Les visas au titre de l’asile semblent très difficile à obtenir. Pourtant, une décision récente de la Cour administrative d’appel (CAA) de Nantes rappelle leurs conditions de délivrance et enjoint au Ministre de l’Intérieur de l’octroyer aux membres d’une famille afghane.
En effet, dans une décision du 9 avril 2024, la CAA de Nantes devait juger l’affaire suivante :
Une famille afghane se trouvait en Iran, de manière irrégulière, après avoir fui le pays d’origine en raison de la prise du pouvoir par les talibans. Le père de cette famille occupait un emploi au sein du gouvernement, avec de grandes responsabilités, avant l’arrivée au pouvoir des talibans. La mère et la fille, elles, travaillaient au sein d’organisations humanitaires.

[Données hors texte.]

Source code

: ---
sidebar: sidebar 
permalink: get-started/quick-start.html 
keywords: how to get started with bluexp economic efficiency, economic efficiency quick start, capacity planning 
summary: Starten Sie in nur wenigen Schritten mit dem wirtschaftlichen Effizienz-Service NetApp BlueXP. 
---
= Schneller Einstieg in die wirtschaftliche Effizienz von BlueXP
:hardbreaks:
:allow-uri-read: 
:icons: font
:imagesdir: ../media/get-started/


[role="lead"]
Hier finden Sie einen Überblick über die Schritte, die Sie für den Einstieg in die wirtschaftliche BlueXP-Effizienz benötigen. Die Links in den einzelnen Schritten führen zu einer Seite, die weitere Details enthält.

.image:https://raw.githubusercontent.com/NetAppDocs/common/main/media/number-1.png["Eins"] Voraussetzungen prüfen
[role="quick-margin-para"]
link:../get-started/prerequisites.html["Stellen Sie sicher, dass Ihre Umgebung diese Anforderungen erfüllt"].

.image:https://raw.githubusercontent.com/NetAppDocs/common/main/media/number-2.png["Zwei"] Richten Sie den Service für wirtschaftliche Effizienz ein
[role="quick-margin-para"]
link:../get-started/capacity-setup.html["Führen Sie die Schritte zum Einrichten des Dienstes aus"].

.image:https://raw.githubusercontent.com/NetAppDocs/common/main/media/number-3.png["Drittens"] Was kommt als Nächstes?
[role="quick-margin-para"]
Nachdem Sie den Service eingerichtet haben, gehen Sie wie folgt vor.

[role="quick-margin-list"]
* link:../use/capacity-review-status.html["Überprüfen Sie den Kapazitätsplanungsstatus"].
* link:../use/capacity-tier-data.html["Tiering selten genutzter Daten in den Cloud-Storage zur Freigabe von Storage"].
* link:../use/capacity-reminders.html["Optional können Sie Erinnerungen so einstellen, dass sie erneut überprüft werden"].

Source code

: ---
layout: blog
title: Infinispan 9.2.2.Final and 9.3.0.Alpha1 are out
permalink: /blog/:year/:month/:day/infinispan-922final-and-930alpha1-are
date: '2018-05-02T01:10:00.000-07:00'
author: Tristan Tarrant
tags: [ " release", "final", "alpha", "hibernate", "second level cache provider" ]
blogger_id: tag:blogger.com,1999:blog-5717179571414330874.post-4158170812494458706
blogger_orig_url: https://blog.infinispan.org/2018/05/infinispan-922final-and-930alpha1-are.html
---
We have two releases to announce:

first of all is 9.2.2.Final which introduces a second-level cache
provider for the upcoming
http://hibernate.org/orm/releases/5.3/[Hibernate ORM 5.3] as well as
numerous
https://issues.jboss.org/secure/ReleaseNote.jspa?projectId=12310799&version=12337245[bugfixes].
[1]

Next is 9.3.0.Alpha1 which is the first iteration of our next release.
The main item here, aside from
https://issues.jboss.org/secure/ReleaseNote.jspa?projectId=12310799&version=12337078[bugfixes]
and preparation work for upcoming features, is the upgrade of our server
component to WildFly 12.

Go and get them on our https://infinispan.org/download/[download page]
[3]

Après avoir fui le pays, la famille s’est retrouvée en situation irrégulière en Iran faute de détenir des passeports valides. Elle avait ainsi sollicité des visas au titre de l’asile auprès du consulat français à Téhéran. Cependant, leur demande n’a pas aboutie car ils n’avaient pas réglé les frais de visa.
Dans cette affaire, la commission de recours contre les décisions de refus de visa avait rejeté leur recours, et le Tribunal administratif de Nantes également. La famille a donc fait appel.
La CAA raisonne sur deux éléments précis :
- Le premier élément concerne la procédure
En effet, le ministre de l’Intérieur indiquait que la famille n’avait pas réellement déposé de demande de visa, même incomplète. En ce sens, il ne pouvait pas y avoir de décision de refus et donc il fallait rejeter leur recours.
La CAA indique au contraire que, la famille a d’abord sollicité des visas au titre de l’asile par courriel. La famille a ensuite été convoquée au consulat. Elle a également fait parvenir, par l’intermédiaire de leur avocat, deux autres emails afin de produire des documents et demander l’avancée de la procédure. Ainsi, même si la famille n’avait pas pu régler les frais de visa au moment du rendez-vous au consulat, elle a réalisé plusieurs démarches qui montrent bien leur volonté manifeste de solliciter des visas de long séjour au titre de l’asile.
Ce moyen est donc écarté.
2. Le deuxième élément concerne la décision de délivrer ou non les visas de long séjour au titre de l’asile :
La CAA rappelle que la décision doit reposer sur trois critères. D’une part, il faut que les demandeurs de visa apparaissent éligibles au statut de réfugié. D’autre part, il faut constater l’existence de difficultés caractérisées dans le pays tiers qui a accueillis les demandeurs. Enfin, il faut prendre en compte la spécificité de leur situation personnelle.
La CAA prend donc en compte plusieurs éléments :
- le fait que la famille ne peut pas renouveler ses visas ou passeports pour rester en Iran car cela requiert de repartir en Afghanistan ;
- le fait que le père travaillait pour le gouvernement avant l’arrivée des Talibans au pouvoir ;
- le fait que la mère a suivi un cursus scolaire lui permettant d’exercer une activité professionnelle et que la fille suivait une formation pour devenir journaliste et intervenait au sein d’une organisation humanitaire ;
- Ainsi, même si la famille avait déclaré ne pas avoir été menacée personnellement avant son départ de l’Afghanistan, la CAA considère que ses membres encourent un « risque réel de persécutions en cas de retour dans son pays d’origine ».
La CAA enjoint au ministre de l’Intérieur de délivrer les visas long séjour au titre de l’asile à chaque membre de la famille.